Warren Buffett’s Berkshire Hathaway Is Reporting Earnings on Saturday. Here’s What to Expect.
Berkshire Hathaway is expected to report strong second-quarter results on Saturday, including a 7% rise in its book value and a 10% increase in operating earnings.
Berkshire (ticker: BRK.A and BRK.B) likely benefited in the second quarter from a 10% gain in the value of its roughly $300 billion equity portfolio, with about half that appreciation driven by a 12% increase in the share price of Apple (AAPL), Berkshire’s largest equity holding at more than $120 billion.
This estimate on investment portfolio gains comes from Edward Jones analyst James Shanahan who has a Buy rating on the stock.

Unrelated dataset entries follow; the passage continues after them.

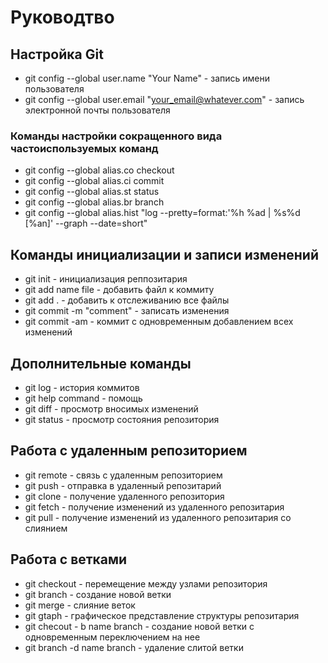 # Руководтво
## Настройка Git
+ git config --global user.name "Your Name" - запись имени пользователя
+ git config --global user.email "your_email@whatever.com" - запись электронной почты пользователя
### Команды настройки сокращенного вида частоиспользуемых команд
+ git config --global alias.co checkout
+ git config --global alias.ci commit
+ git config --global alias.st status
+ git config --global alias.br branch
+ git config --global alias.hist "log --pretty=format:'%h %ad | %s%d [%an]' --graph --date=short"
## Команды инициализации и записи изменений
+ git init - инициализация реппозитария
+ git add name file - добавить файл к коммиту
+ git add . - добавить к отслеживанию все файлы
+ git commit -m "comment" - записать изменения
+ git commit -am - коммит с одновременным добавлением всех изменений
## Дополнительные команды
+ git log - история коммитов
+ git help command - помощь 
+ git diff - просмотр вносимых изменений
+ git status - просмотр состояния репозитория
## Работа с удаленным репозиторием
+ git remote - связь с удаленным репозиторием
+ git push - отправка в удаленный репозитарий
+ git clone - получение удаленного репозитория
+ git fetch - получение изменений из удаленного репозитария
+ git pull - получение изменений из удаленного репозитария со слиянием
## Работа с ветками
+ git checkout - перемещение между узлами репозитория
+ git branch - создание новой ветки
+ git merge - слияние веток
+ git gtaph - графическое представление структуры репозитария
+ git checout - b name branch - создание новой ветки с одновременным переключением на нее
+ git branch -d name branch - удаление слитой ветки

Investors will be focused on book value, earnings, and stock repurchases given that CEO Warren Buffett has ramped up the buyback program in recent quarters. The buybacks in the period should total about $6.5 billion, in line with the $6.6 billion in the first quarter.
This estimate of second-quarter repurchases is based on a filing that Buffett made of his Berkshire holdings in late June after his annual donation of stock to the Bill & Melinda Gates Foundation and other philanthropies.
The filing showed Buffett’s percentage ownership of Berkshire on June 21 stood at 15.8%. Barron’s calculated a share count for that date based on that figure and compared it with the shares outstanding on March 31 to estimate the buybacks in the second quarter.
Berkshire’s buybacks have run at about 1% of the shares outstanding a quarter during 2021, with the company valued at about $640 billion.
Berkshire’s class A shares, which were up 0.2%, to $420,585, on Thursday, have risen almost 21% this year, outpacing the S&P 500 index, which has gained about 18%. Berkshire’s more liquid class B shares were up 0.3%, to $279.48, Thursday
Shanahan of Edward Jones estimates that book value stood at $314,000 per class A shares on June 30, up 7% from the March 31 level. That would mean that Berkshire stock now trades for about 1.3 times its estimated June 30 book value, slightly below the five-year average price/book ratio.
Berkshire’s earnings growth in the second quarter may have been powered by its largest single unit, Burlington Northern Santa Fe, as well as its many industrial and housing-related businesses. Berkshire’s after-tax operating earnings are expected to increase 10% to $2.51 per class B share, according to FactSet.
Berkshire owns Clayton Homes, a maker of manufactured housing, Shaw Industries, a producer of carpet and other flooring, and Benjamin Moore, a maker of paints. Burlington Northern’s rival railroad in the western half of the country, Union Pacific (UNP), recently reported a 50% increase in second-quarter operating income relative to the year-earlier period.
Investors also will be interested to see whether Berkshire was a net buyer of stocks in the second quarter. Buffett has seen limited opportunities in recent quarters, and Berkshire was a net seller of $3 billion of stocks in the first quarter. His biggest purchase in recent quarters has been Verizon Communications (VZ). Berkshire owns about $8 billion of the telecom company.